Single Muslim woman

Credit: UN Photo/Martine Perre.

(WOMENSENEWS)– Munira Ezzeldine, a marriage counselor in Irvine, Calif., who is one of the instructors of a premarital course, tells me that Islam in America is at a “kind of crossroads now.”

She explains, “We don’t have something called dating in the Western context, you know with pre-marital sex and all the stuff that comes with it.” But young Muslims are also not interested in having arranged marriages as their parents and grandparents did. “They actually want to get to know the person for a certain amount of time, but also within the boundaries.”

If a young Muslim is aiming for this kind of compromise, there are other resources too. Ezzeldine, who wrote a short book called “Before the Wedding: Questions for Muslims to Ask Before Getting Married,” tries to offer her coreligionists a way of getting to know each other without violating the standards of the faith. Ezzeldine wants Muslims to have “the conversations to get to know somebody for marriage in a way” that is more than superficial. Right now they often just say, “Oh I think we get along,” but they don’t know “what you need to know about a person” before you marry him or her. She also notes that families in the Muslim community have wildly different expectations of religious life and marriage so it is important for everyone to be on the same page.

Interestingly, the lack of communication between Muslim men and women before marriage noted by many Muslim leaders is actually part of a larger problem that Ezzeldine believes is resulting in more interfaith matches. Ezzeldine suggests that the Muslim community’s standards for interacting with members of the opposite sex are actually having a deleterious effect on marriage in the community. It is often easier for a Muslim to meet a non-Muslim of the opposite sex–in school for instance–than for a Muslim to meet another Muslim in a religiously sanctioned setting because Muslim prayer and religious education are all segregated by sex.

‘Wakeup Call’

Ezzeldine says that the high interfaith marriage rates should be a “wakeup call” for the community. She thinks Muslims are “making it so hard for our young people to get to know each other at the mosque or any youth groups or Muslim Student Associations, and then you end up tying their hands and then they end up getting to know [a non-Muslim] really well and befriend somebody in a class or at work. Then of course they are going to make a connection and get married.”

Even though such marriages are religiously sanctioned when they involve a Muslim man and a Jewish or Christian woman, Ezzeldine still thinks these interfaith marriages are creating problems for the community.
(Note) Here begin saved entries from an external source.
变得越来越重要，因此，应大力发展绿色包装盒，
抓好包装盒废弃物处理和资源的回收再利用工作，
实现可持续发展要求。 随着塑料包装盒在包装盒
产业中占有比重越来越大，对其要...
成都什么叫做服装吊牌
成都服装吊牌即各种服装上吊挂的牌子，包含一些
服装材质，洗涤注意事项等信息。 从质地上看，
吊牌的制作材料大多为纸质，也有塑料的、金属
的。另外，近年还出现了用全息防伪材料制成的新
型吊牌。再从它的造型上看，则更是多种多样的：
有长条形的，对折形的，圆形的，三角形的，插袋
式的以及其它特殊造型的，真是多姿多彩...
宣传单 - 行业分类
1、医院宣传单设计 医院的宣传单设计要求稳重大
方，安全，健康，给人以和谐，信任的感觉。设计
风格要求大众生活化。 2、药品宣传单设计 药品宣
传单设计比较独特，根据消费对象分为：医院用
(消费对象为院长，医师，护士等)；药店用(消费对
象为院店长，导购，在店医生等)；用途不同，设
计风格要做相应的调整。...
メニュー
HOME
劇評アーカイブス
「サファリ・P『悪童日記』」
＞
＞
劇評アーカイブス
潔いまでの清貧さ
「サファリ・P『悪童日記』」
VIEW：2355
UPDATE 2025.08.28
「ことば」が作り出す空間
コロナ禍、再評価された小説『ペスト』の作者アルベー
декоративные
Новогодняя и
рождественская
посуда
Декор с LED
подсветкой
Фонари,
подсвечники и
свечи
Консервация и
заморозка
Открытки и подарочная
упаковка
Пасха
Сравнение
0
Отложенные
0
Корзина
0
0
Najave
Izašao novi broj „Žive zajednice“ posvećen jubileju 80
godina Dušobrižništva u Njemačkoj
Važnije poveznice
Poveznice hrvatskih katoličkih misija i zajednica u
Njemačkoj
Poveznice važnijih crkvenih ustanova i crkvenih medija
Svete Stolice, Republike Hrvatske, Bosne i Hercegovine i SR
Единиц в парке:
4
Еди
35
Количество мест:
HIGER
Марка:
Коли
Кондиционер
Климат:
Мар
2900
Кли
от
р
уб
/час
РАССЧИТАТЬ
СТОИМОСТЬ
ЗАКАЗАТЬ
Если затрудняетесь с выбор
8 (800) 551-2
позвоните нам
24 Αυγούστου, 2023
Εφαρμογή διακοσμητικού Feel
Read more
She believes that the theological justification for allowing men to marry non-Muslim women has been rendered moot by the sociological realities of life in America. “The way it is presented is that the Muslim man is the one who is supposed to keep the faith in that family . . . He’s responsible for the children to get educated within the faith . . . .” Ezzeldine says that’s not what she witnesses in her community and others she has visited. “The reality is, the woman is the one who is teaching the children, and you know, influencing that family and the faith that they follow.”

In addition to the fact that the children of such marriages are not being raised in the Muslim faith, there are other difficulties that have been generated by the double religious standards for men and women. The number of men marrying out has actually created a severe gender imbalance, leaving many Muslim women without partners. In other words, the religiously sanctioned intermarriages are forcing more religiously forbidden intermarriages.

In a 2011 article in the Guardian, Syma Mohammed reported on the imbalance at the Muslim matchmaking events she attends in England, where there are sometimes as many as five women for every man. She writes, “Nearly all Muslim singles events are female-dominated, unless organizers artificially construct a level playing field by selling equal numbers of male and female tickets.”

Lack of Equal Partners

Shortly after Mohammed’s piece appeared, the American Muslim physician Qanta Ahmed made similar observations in a USA Today op-ed: “Muslim women living in non-Muslim majority nations frequently lack intellectually and professionally equal Muslim partners. Instead we are eschewed by our male Muslim counterparts for younger, less career-advanced Muslim women, often from countries of parental heritage. These forces drive Muslim women to either select suitable marriage partners from outside the faith or face unremitting spinsterhood.”

There are two potential solutions to this crisis: The first is to allow Muslim women to marry out as well, something that Ahmed advocates in the name of gender equality. She says women should be able to make their own decisions in this regard, that they should be guided by the principles of ijtihad, which allows Muslims to interpret religious texts according to their own judgments. This view has been presented most forcefully by Imam Khaleel Mohammed, a professor of religion at San Diego State University. He says that the only reason that the Quran does not allow Muslim women to marry non-Muslim men is the concern that a man’s religion would always become the dominant one. But in 21st-century America, with our sense of sexual equality, this should not be a problem.

Even religious leaders who are sympathetic to this argument and are willing to support a less literal interpretation of the Quran may not find themselves in agreement with Imam Mohammed or Ahmed. Rather, they may see the strong religious influence that mothers have over their children in America as a reason to prohibit interfaith marriage across the board. If women here are so “equal” that the child of an interfaith marriage is more than twice as likely to adopt his mother’s faith as his father’s, then why should religious authorities trust that a Muslim man married to a Christian woman will end up with Muslim children?